The amino acids methionine, alanine, leucine, glutamate and lysine in a sequence are commonly found to favour the formation of an ⍺-helix, whilst glycine and proline are seen to disrupt the regular helical backbone structure, ending the ⍺-helix.
In a β-pleated sheet, the polypeptide chains are aligned into a sheet-like structure with hydrogen bonds forming between the N-H group of an amino acid in one chain and the C=O group of an amino acid in the neighbouring chain. The polypeptide chains can either run parallel or antiparallel to each other, and the R groups point outwards from the ‘folds’ of the pleated sheet.
Amino acids with large bulky R groups such as tryptophan, tyrosine, phenylalanine, leucine, valine and threonine tend to favour a β-sheet formation.
We can think of these secondary structures as intermediates on the way to the further folding of a protein into its final 3D structure.
The tertiary structure of a protein
The tertiary structure refers to the further folding of the polypeptide chains into a complex 3D shape which happens almost spontaneously (it is thought this is governed by amino acids with hydrophobic R groups moving to orient themselves to the inside of the protein).
The shape is held in place by numerous interactions between the R groups of amino acids in close proximity to one another.
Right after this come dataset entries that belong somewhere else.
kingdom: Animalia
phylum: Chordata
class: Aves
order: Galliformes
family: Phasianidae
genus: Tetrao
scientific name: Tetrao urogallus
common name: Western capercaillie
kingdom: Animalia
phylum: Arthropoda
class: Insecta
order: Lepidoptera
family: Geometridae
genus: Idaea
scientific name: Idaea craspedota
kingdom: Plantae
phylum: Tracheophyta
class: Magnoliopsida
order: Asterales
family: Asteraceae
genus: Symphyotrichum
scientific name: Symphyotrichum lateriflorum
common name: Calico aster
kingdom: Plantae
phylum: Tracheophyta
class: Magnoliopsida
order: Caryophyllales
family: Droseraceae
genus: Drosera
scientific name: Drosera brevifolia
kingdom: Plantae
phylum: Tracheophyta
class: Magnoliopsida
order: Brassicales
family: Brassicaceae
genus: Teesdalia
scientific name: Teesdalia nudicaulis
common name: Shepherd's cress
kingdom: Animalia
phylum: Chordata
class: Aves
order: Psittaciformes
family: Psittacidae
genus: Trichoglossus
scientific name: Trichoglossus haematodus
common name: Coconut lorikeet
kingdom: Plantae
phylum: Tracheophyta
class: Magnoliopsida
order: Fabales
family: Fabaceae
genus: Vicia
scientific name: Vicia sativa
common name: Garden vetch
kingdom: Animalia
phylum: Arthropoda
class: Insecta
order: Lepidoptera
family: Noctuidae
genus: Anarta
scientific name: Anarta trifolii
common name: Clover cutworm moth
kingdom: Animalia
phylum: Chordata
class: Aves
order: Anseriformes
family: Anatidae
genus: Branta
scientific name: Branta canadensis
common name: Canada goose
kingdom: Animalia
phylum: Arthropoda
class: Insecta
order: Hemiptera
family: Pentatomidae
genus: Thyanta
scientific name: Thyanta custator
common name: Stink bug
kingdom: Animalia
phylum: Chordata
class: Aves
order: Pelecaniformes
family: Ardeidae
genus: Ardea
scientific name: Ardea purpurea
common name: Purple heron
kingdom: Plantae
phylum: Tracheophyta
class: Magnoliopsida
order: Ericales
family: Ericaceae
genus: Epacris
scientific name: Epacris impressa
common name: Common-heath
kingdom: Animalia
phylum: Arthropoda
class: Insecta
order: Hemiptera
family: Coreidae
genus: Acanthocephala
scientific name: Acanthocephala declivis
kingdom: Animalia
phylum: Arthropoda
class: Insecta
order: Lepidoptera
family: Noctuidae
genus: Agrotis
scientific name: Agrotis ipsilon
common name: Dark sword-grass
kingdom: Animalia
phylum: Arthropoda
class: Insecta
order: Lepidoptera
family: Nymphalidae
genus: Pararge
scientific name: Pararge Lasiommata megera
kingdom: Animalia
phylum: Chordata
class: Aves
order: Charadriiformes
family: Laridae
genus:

The Nobel prize for Chemistry was awarded to David Baker, Demis Hassabis and John Jumper in 2024 for their work in cracking the mystery of how a one-dimensional string of amino acids folds innately and near-instantaneously into a complex three-dimensional shape …
Practice questions
- Proteins are polymers made from amino acids. The R groups between different amino acids can interact and help stabilise the tertiary structure of a protein. Four amino acids are shown below:
(a) Explain how the strength of the interaction between the R groups of two cysteine amino acids differs from the strength of the interaction between the R groups of serine and aspartic acid.
(b) What is the strongest type of interaction possible between the R groups of lysine and aspartic acid? Explain your answer.
- Explain, with the aid of a diagram, how the hydrogen bonds that hold together the secondary structures of a protein arise.
Answers
- (a) Disulfide bridges (-S-S-) form between the R groups of cysteine – these are covalent bonds and stronger than the hydrogen bonds that could form between the R groups of serine and aspartic acid.
(b) An ionic bond could form if the R groups in lysine and aspartic acid were ionised to -NH3+ and -COO– respectively.
- In both an ⍺-helix and a β-pleated sheet hydrogen bonds from between the 𝛅+ hydrogen bonded to the nitrogen atom in one amino acid and the lone pair of electrons on the oxygen of a carbonyl group in a different amino acid further along the polypeptide chain in the case of the ⍺-helix or on a neighbouring polypeptide chain in the case of a β-pleated sheet.